TASK PROMPT: Which lines below include "right"? Copy them all.

[[ EXERCISE DATA, beginning ]]

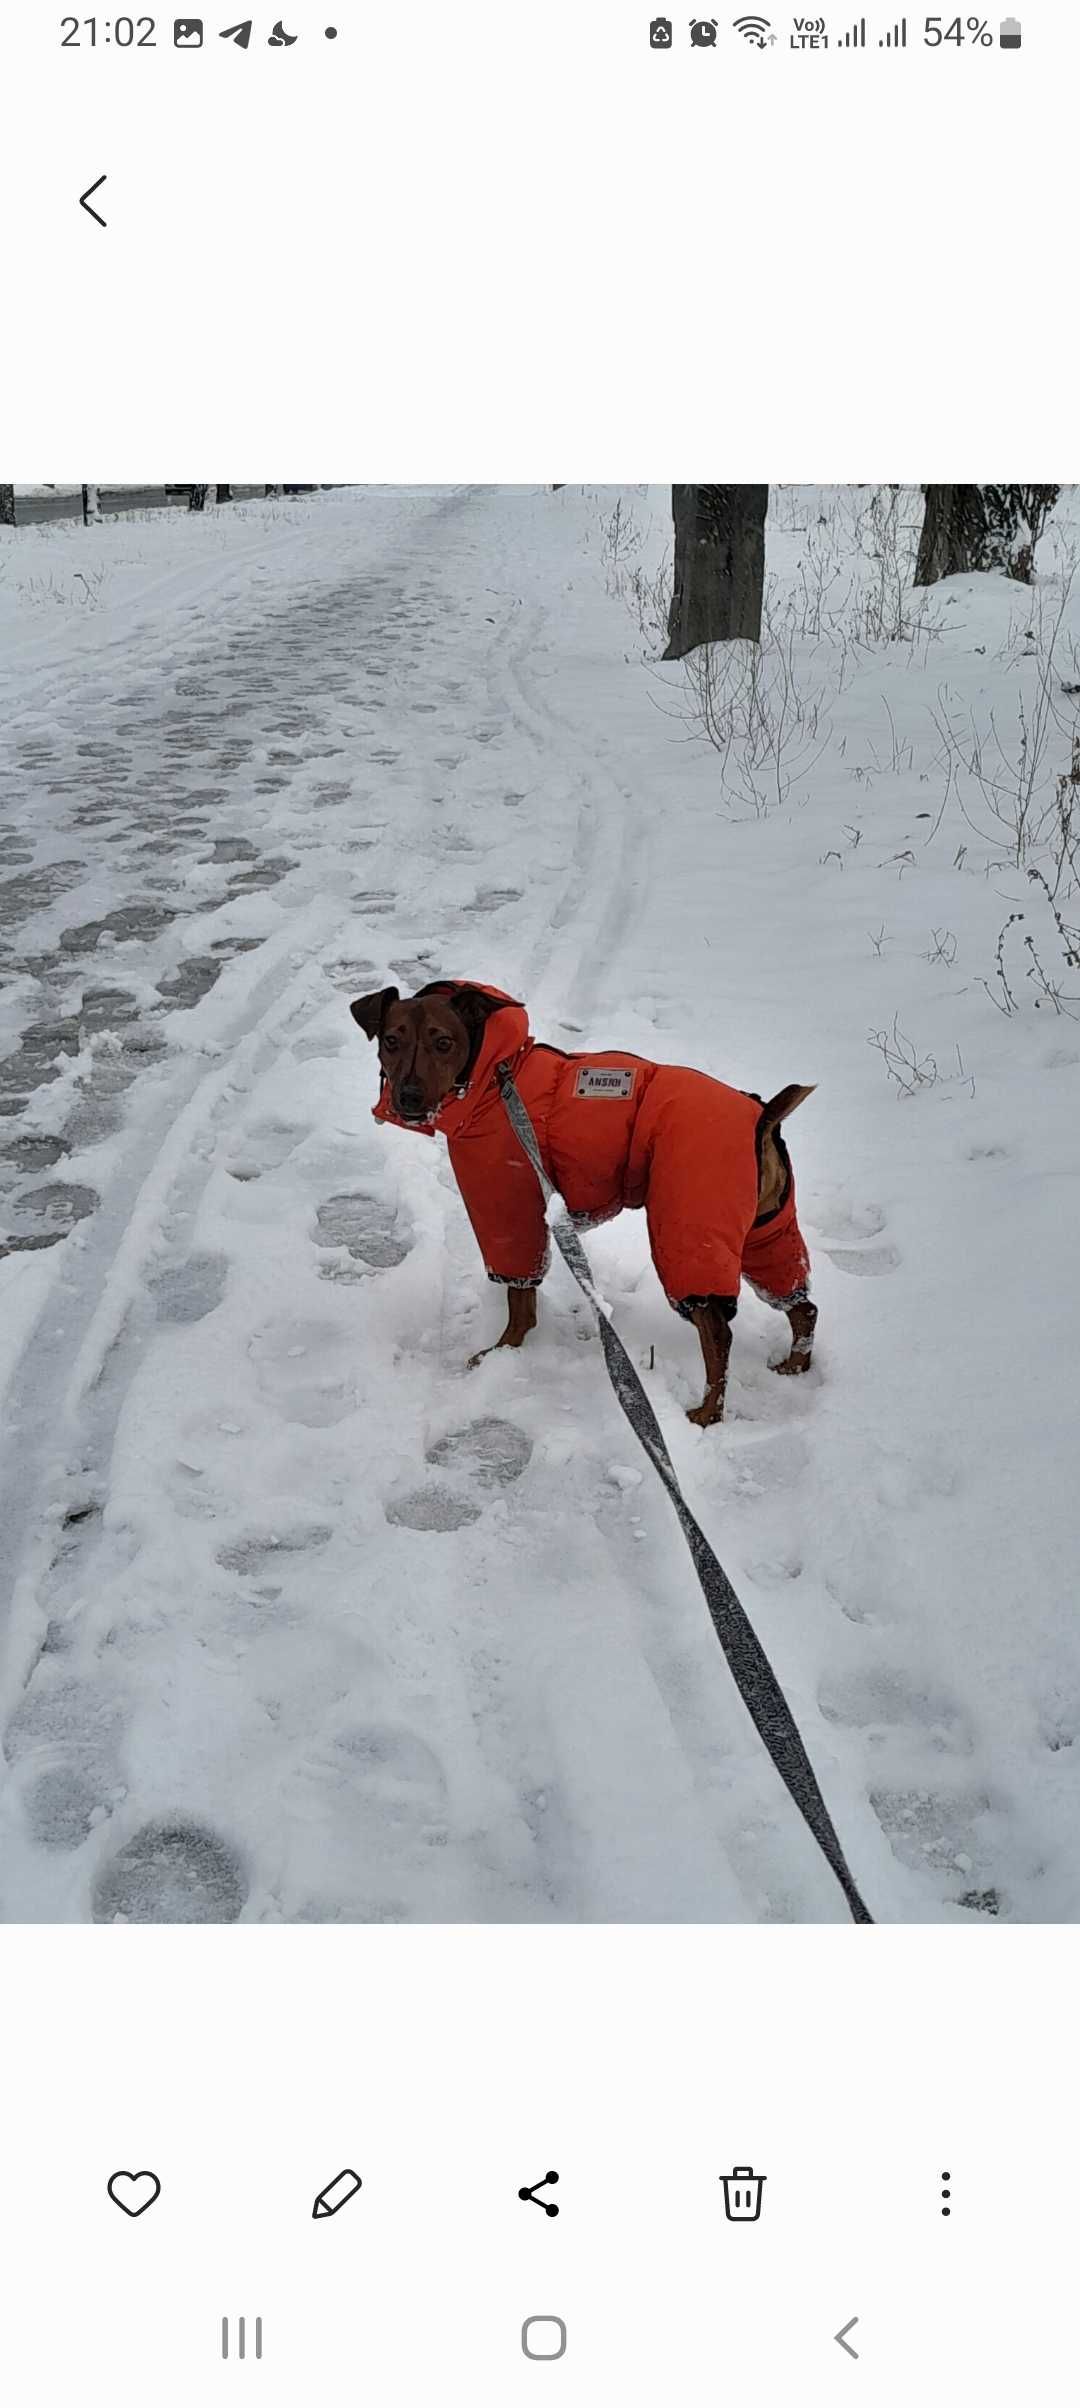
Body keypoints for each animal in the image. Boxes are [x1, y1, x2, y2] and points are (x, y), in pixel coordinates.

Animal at [348, 977, 813, 1425]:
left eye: (444, 1042)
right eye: (391, 1040)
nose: (407, 1097)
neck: (494, 1076)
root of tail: (761, 1117)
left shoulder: (507, 1201)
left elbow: (520, 1298)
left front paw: (504, 1350)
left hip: (692, 1223)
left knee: (718, 1333)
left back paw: (708, 1413)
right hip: (766, 1230)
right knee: (801, 1304)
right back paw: (796, 1365)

[[ EXERCISE DATA, end ]]

TASK OUTPUT:
right eye: (391, 1040)
right hip: (766, 1230)
right knee: (801, 1304)
right back paw: (796, 1365)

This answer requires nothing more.